Our Aikido class this morning focused solely on suwariwaza. We went over (I think) the first 4 techniques from Ichikata. This was pretty much an introduction of suwariwaza to me, so forgive me for not being very descriptive of the techniques. However, Pat recently wrote an excellent article on his blog about just what we did today. Please take a moment to read it here. I think we did everything except the last one he describes ("juntai timing").

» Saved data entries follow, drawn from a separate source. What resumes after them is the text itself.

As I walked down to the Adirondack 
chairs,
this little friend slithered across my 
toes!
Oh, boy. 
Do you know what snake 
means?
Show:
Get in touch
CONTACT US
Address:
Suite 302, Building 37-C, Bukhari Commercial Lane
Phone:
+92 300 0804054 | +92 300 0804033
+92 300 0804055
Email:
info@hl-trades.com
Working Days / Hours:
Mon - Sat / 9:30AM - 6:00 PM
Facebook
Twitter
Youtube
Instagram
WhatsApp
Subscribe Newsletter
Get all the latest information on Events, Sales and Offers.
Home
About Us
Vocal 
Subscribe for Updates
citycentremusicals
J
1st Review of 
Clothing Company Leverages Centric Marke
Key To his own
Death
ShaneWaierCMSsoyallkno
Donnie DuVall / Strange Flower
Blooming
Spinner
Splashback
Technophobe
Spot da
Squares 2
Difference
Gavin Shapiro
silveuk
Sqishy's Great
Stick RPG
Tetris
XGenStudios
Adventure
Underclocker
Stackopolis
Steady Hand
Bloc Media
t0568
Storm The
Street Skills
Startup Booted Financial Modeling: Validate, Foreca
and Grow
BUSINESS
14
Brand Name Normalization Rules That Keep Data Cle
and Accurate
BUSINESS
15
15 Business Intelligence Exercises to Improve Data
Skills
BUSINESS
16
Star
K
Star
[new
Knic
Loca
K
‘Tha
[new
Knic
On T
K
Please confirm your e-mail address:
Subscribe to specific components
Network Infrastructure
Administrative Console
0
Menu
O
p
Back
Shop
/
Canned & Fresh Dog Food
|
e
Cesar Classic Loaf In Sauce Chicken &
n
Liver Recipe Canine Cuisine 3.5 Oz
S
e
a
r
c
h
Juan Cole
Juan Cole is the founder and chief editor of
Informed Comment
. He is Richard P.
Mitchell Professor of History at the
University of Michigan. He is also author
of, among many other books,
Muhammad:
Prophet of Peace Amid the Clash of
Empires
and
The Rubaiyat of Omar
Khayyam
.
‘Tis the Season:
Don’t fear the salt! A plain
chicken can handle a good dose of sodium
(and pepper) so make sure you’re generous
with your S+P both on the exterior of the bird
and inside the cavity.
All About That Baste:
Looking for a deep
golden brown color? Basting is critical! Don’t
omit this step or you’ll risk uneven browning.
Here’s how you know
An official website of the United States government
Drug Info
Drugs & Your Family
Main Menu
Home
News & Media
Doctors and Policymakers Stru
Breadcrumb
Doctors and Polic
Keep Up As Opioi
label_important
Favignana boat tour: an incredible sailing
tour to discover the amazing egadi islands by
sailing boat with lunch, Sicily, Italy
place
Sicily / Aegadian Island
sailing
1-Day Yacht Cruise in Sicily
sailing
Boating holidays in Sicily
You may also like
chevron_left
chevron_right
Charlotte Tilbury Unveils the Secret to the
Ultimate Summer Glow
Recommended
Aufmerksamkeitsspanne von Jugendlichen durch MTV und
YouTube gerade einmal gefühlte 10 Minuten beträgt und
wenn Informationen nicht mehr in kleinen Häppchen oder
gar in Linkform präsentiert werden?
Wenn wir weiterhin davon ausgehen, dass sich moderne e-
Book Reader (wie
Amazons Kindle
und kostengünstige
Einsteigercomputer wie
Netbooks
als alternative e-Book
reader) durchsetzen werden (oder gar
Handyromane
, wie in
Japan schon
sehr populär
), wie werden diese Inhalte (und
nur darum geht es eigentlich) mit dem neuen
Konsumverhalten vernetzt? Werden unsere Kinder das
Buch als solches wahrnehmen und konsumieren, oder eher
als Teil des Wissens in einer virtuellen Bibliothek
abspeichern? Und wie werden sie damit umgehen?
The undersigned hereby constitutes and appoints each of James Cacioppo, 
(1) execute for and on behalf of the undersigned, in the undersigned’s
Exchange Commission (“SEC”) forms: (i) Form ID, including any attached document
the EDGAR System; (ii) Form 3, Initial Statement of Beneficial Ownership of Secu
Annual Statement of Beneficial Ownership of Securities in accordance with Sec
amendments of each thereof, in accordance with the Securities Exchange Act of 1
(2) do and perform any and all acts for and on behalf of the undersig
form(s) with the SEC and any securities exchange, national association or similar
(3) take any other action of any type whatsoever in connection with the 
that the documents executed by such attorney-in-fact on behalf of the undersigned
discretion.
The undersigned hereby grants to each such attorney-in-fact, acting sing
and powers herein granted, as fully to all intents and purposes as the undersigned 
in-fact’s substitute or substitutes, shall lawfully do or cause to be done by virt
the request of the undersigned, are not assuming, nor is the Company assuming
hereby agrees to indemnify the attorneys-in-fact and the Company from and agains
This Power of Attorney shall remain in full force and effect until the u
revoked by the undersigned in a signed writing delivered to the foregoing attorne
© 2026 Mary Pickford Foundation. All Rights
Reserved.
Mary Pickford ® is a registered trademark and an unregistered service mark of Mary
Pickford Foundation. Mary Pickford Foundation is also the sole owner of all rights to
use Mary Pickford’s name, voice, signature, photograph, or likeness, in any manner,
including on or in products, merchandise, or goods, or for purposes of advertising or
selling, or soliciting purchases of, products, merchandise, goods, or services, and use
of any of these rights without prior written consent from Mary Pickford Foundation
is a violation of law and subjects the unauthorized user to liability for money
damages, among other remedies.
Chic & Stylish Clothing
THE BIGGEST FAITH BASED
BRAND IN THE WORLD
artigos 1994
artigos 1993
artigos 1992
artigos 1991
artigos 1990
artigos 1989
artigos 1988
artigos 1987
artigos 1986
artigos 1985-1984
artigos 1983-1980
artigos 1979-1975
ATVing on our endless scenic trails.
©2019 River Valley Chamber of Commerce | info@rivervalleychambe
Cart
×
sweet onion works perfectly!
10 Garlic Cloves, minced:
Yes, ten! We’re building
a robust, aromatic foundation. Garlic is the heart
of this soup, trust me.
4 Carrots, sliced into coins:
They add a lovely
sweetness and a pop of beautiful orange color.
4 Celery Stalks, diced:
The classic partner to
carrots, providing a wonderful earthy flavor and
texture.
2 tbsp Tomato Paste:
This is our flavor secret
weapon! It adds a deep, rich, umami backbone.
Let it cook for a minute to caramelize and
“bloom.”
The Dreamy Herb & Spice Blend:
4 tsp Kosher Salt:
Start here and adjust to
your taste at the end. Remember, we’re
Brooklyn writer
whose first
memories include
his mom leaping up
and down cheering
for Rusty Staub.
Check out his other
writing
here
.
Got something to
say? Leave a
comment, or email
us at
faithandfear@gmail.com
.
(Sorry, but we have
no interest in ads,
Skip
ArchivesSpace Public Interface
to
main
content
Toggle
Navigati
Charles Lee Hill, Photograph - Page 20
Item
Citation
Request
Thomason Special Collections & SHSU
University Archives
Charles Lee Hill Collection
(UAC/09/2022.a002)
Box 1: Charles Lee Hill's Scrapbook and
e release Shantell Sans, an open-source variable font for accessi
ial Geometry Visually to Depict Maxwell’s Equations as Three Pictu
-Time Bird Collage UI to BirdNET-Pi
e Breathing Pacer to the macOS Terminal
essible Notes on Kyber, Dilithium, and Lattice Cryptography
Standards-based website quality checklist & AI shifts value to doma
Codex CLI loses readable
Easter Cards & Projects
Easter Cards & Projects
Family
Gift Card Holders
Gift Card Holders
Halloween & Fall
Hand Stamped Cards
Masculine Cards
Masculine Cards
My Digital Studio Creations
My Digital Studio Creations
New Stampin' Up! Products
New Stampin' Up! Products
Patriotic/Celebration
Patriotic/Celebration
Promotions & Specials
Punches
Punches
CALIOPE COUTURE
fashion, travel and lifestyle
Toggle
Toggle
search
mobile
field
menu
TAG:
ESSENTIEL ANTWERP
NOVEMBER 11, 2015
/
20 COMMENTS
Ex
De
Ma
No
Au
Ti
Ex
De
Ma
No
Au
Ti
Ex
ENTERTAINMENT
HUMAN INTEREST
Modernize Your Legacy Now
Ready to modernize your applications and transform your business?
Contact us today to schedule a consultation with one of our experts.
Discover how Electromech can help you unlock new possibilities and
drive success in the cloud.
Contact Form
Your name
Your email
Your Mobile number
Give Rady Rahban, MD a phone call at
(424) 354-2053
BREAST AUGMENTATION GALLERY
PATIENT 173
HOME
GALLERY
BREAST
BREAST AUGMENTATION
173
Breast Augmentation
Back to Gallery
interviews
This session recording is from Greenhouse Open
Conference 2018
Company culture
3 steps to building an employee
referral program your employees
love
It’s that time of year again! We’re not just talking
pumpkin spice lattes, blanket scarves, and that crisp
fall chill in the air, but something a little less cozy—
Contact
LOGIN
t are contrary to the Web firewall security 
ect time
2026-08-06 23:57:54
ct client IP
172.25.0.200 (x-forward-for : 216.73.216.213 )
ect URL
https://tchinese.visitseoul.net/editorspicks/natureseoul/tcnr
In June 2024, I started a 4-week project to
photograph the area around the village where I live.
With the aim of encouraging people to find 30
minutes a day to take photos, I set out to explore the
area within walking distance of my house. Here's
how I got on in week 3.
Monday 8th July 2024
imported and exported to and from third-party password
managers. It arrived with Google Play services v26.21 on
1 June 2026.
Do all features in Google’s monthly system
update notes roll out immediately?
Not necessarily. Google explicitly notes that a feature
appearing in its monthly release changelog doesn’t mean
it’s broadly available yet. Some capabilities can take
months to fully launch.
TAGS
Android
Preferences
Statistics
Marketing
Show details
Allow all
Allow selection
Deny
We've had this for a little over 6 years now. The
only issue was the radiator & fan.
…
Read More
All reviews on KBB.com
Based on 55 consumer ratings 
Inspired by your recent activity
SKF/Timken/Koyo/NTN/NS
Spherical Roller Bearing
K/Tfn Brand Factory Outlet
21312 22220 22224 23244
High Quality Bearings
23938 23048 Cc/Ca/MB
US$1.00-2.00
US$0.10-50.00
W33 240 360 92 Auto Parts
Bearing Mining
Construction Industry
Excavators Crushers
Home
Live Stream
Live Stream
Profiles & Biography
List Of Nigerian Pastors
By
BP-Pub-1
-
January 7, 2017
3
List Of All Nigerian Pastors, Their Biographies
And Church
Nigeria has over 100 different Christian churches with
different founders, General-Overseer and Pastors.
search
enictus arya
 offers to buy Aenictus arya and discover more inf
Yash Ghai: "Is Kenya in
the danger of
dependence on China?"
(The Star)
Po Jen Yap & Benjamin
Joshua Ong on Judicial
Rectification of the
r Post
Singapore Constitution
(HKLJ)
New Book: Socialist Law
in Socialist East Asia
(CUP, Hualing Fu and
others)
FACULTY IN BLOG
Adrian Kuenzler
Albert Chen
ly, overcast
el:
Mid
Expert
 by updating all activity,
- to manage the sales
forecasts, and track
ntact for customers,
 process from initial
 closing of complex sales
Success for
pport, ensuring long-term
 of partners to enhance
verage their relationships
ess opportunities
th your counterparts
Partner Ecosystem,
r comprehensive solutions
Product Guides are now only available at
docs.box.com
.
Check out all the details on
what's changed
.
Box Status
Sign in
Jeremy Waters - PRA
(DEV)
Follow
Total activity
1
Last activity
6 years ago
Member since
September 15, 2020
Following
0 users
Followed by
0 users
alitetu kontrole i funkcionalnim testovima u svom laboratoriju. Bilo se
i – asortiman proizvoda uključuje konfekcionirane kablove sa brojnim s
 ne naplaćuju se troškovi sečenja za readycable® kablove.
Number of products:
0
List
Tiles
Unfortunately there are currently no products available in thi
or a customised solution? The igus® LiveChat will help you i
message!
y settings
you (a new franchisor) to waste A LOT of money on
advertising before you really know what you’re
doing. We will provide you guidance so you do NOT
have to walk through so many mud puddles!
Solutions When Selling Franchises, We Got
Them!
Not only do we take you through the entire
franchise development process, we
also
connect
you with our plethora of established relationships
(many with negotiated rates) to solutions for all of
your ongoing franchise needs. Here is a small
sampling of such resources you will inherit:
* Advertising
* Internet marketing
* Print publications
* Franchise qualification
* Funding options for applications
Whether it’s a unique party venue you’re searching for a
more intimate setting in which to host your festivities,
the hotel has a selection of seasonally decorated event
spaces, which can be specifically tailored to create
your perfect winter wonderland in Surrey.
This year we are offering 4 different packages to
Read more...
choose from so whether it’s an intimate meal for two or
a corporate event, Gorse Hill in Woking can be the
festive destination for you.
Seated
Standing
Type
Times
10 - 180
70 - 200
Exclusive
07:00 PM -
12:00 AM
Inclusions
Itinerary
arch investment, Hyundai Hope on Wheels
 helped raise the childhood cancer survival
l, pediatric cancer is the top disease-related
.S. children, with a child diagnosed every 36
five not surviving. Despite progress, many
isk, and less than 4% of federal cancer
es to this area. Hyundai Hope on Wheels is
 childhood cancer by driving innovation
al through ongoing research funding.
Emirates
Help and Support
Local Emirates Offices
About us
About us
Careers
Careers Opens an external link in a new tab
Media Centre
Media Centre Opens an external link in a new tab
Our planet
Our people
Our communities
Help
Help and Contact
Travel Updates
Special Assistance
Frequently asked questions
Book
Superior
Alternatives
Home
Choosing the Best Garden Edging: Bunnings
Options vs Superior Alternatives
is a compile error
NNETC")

More meaningful to me than the individual techniques today, was the conceptual discussion we had about the value of suwariwaza practice. Let me see if I can convey what we talked about, as I understand it. I'll extrapolate on what was discussed, based on my further consideration of it throughout the day (feel free to chime in, Pat):

We train to have a "hierarchy of responses" to aggression. We have tactics and strategies that are more preferable to employ and those that are less preferable. For instance, the most preferable way to deal with an attack would be to not be present when the attack occurs. We attempt this by trying to avoid environments or situations where attack would be likely, when possible. Now, there are times when we may not be able to avoid those environments, or when violence happens outside of its "likely" territory. So we move to the next most preferable tactic (in our system) - stay out of maai. If a bad guy breaks maai, the next response on our list is to evade (get off the line of attack). If you can't evade/escape, you may need to resort to technique "X". If "X" doesn't save your bacon, you have technique "Y", and so on ("nothing ever works").

This is what we try to internalize, not something we try to decipher if and when a situation turns sour. So the wordy process above just happens automatically, and is not an OODA loop nightmare.

Anyway, suwariwaza (kneeling techniques), remove a few of the options, so we can focus on others. For one thing, you begin well inside maai, so you're not dealing with that aspect of an encounter. Kneeling also inhibits your evasion, so right there you have a couple options gone. As Nick Lowry wrote in his great book on Aikido, "By learning to work from the worst possible position, and excel, we find it easier to function in all the more superior positions." (Aikido; Principles of Kata and Randori, p. 61) Suwariwaza puts us in a less-than-ideal position. We discussed how suwariwaza teaches us to synch up with uke's up and down motions and to "occupy the center" and how these things relate to the generation of power.